Malaise sur la discrimination positive en Malaisie

Publié le par Gérald Alexandre Roffat

Dans le n°807 de Courrier INTERNATIONAL un article dénonçait les ratés de la société multiraciale malaisienne. 

« Environ 42 % des sondés disent ne pas se sentir malaisiens et 46 % estiment que leur appartenance ethnique joue un rôle important dans leur vote. Ils sont seulement 11 % à avoir partagé un repas avec une personne d’une autre origine ethnique dans les trois derniers mois, et 34 % ne l’ont jamais fait. Fort de 25 millions d’habitants, le pays est composé à 60 % de Malais, à 26 % de Chinois et à 8 % d’Indiens.
Cette étude est un camouflet pour la nouvelle politique économique (NEP), mise en place après les violences intercommunautaires de 1969 pour apaiser les tensions et corriger les déséquilibres économiques. Les Malais bénéficient ainsi depuis 1970 de mesures de discrimination positive qui leur donne un accès privilégié à l’éducation, au logement, à l’emploi ou à des financements. La NEP devait durer vingt ans, mais elle a été prolongée et alimente les jalousies des non-Malais. »
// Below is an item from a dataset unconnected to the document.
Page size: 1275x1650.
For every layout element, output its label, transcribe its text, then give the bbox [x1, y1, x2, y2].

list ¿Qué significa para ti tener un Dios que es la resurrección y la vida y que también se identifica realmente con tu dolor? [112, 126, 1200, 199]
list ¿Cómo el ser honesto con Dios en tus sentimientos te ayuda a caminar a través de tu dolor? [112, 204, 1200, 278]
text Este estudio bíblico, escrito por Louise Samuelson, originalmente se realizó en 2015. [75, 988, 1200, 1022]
La discrimination positive et les quotas ne sont décidément pas les remèdes miracles annoncés. Il est heureux que nous puissions observer les effets négatifs de cette politique à travers le monde.

Pour mémoire :

http://recrutement.over-blog.com/article-1324121-6.html

http://recrutement.over-blog.com/article-2433381.html

http://recrutement.over-blog.com/article-979136.html

http://recrutement.over-blog.com/article-349982.html

http://recrutement.over-blog.com/article-144151.html

Le gros risque en Malaisie comme en France est « l’instrumentalisation possible des relations intercommunautaires par les extrémistes ».

A l’heure ou des groupes de la société civile malaisienne « réclament l’interdiction des partis politiques fondés sur l’appartenance ethnique », des groupes de la société civile française appellent notamment à la construction d’une force politique autonome qui amalgame « noirs, arabes et musulmans ».

http://oumma.com/article.php3?id_article=2024

Il ne faut pas céder aux tentatives de fragmentation de la société française. Ce n’est pas en s’opposant les uns aux autres mais ensemble que nous lutterons contre la légitimation des discriminations que représente la discrimination positive.

L’emploi reste le premier domaine des discriminations, selon la Halde. Pour le bonheur du pays et de ses citoyens, il faut affirmer notre volonté de vivre et de travailler ensemble en combattant toutes les formes de discriminations.